To address the challenge of deploying conventional fixed-viewpoint multi-view photometric stereo (MVPS) on mobile robotic platforms, this paper proposes the first incremental MVPS framework tailored for mobile systems. Methodologically, it integrates supervised learning—jointly predicting surface normals, depth, and per-pixel uncertainty—with per-view photometric stereo depth optimization and uncertainty-aware global geometric fusion, while incorporating real-time camera pose tracking. The framework enables online 3D reconstruction without camera calibration, using only ≤5 input images and accommodating unknown reflectance properties. Evaluated on the DiLiGenT benchmark, it achieves state-of-the-art accuracy in normal estimation, with inference speed accelerated by approximately two orders of magnitude. To our knowledge, this is the first approach enabling real-time, globally consistent 3D reconstruction under mobile settings while preserving high-frequency surface details.

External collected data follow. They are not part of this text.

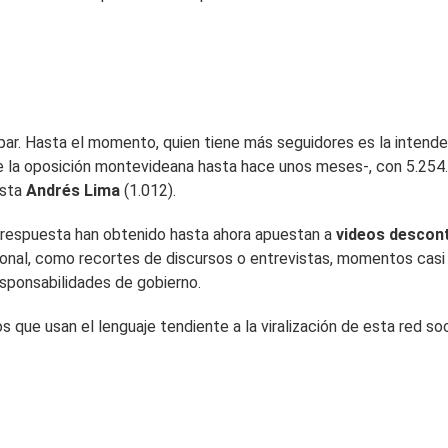
ar. Hasta el momento, quien tiene más seguidores es la intendent
 la oposición montevideana hasta hace unos meses-, con 5.254. En
ista
Andrés Lima
(1.012).
r respuesta han obtenido hasta ahora apuestan a
videos descon
nal, como recortes de discursos o entrevistas, momentos casi in
sponsabilidades de gobierno.
s que usan el lenguaje tendiente a la viralización de esta red soc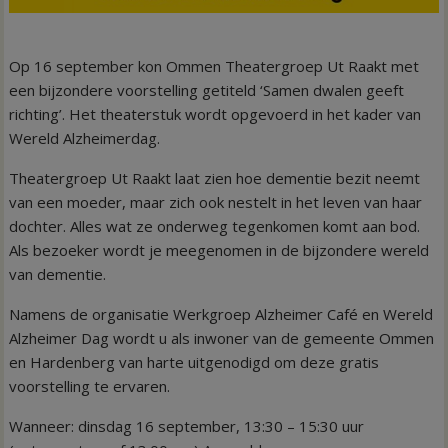
Op 16 september kon Ommen Theatergroep Ut Raakt met
een bijzondere voorstelling getiteld ‘Samen dwalen geeft
richting’. Het theaterstuk wordt opgevoerd in het kader van
Wereld Alzheimerdag.
Theatergroep Ut Raakt laat zien hoe dementie bezit neemt
van een moeder, maar zich ook nestelt in het leven van haar
dochter. Alles wat ze onderweg tegenkomen komt aan bod.
Als bezoeker wordt je meegenomen in de bijzondere wereld
van dementie.
Namens de organisatie Werkgroep Alzheimer Café en Wereld
Alzheimer Dag wordt u als inwoner van de gemeente Ommen
en Hardenberg van harte uitgenodigd om deze gratis
voorstelling te ervaren.
Wanneer: dinsdag 16 september, 13:30 – 15:30 uur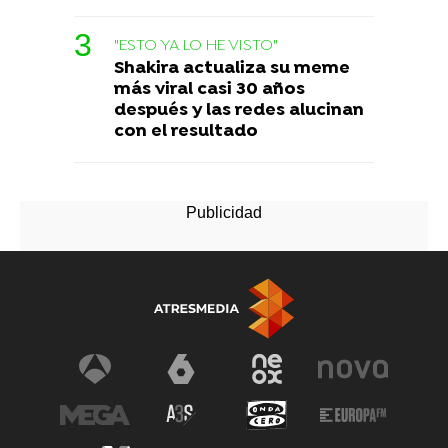
"ESTO YA LO HE VISTO"
Shakira actualiza su meme
más viral casi 30 años
después y las redes alucinan
con el resultado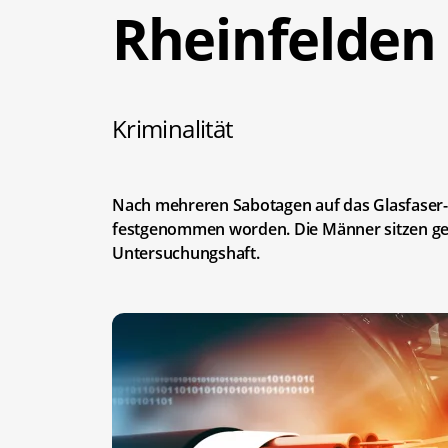
Rheinfelden
Kriminalität
Nach mehreren Sabotagen auf das Glasfaser-K
festgenommen worden. Die Männer sitzen ge
Untersuchungshaft.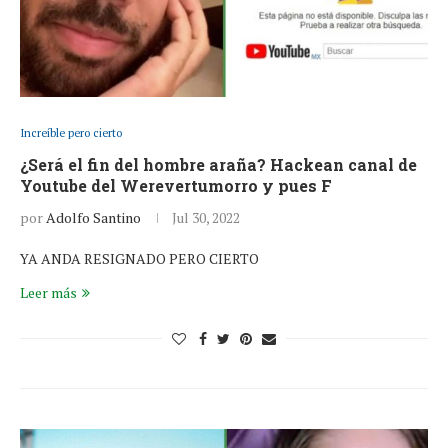
Increíble pero cierto
¿Será el fin del hombre araña? Hackean canal de
Youtube del Werevertumorro y pues F
por
Adolfo Santino
Jul 30, 2022
YA ANDA RESIGNADO PERO CIERTO
Leer más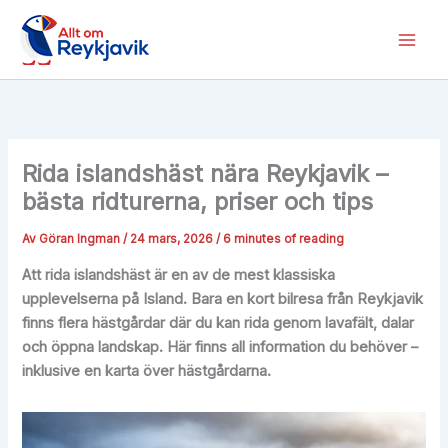
Hoppa
till
innehåll
Rida islandshäst nära Reykjavik –
bästa ridturerna, priser och tips
Av
Göran Ingman
/
24 mars, 2026
/
6 minutes of reading
Att rida islandshäst är en av de mest klassiska
upplevelserna på Island. Bara en kort bilresa från Reykjavik
finns flera hästgårdar där du kan rida genom lavafält, dalar
och öppna landskap. Här finns all information du behöver –
inklusive en karta över hästgårdarna.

Multi-View Photometric Stereo (MVPS) is a popular method for fine-detailed 3D acquisition of an object from images. Despite its outstanding results on diverse material objects, a typical MVPS experimental setup requires a well-calibrated light source and a monocular camera installed on an immovable base. This restricts the use of MVPS on a movable platform, limiting us from taking MVPS benefits in 3D acquisition for mobile robotics applications. To this end, we introduce a new mobile robotic system for MVPS. While the proposed system brings advantages, it introduces additional algorithmic challenges. Addressing them, in this paper, we further propose an incremental approach for mobile robotic MVPS. Our approach leverages a supervised learning setup to predict per-view surface normal, object depth, and per-pixel uncertainty in model-predicted results. A refined depth map per view is obtained by solving an MVPS-driven optimization problem proposed in this paper. Later, we fuse the refined depth map while tracking the camera pose w.r.t the reference frame to recover globally consistent object 3D geometry. Experimental results show the advantages of our robotic system and algorithm, featuring the local high-frequency surface detail recovery with globally consistent object shape. Our work is beyond any MVPS system yet presented, providing encouraging results on objects with unknown reflectance properties using fewer frames without a tiring calibration and installation process, enabling computationally efficient robotic automation approach to photogrammetry. The proposed approach is nearly 100 times computationally faster than the state-of-the-art MVPS methods such as [1, 2] while maintaining the similar results when tested on subjects taken from the benchmark DiLiGenT MV dataset [3].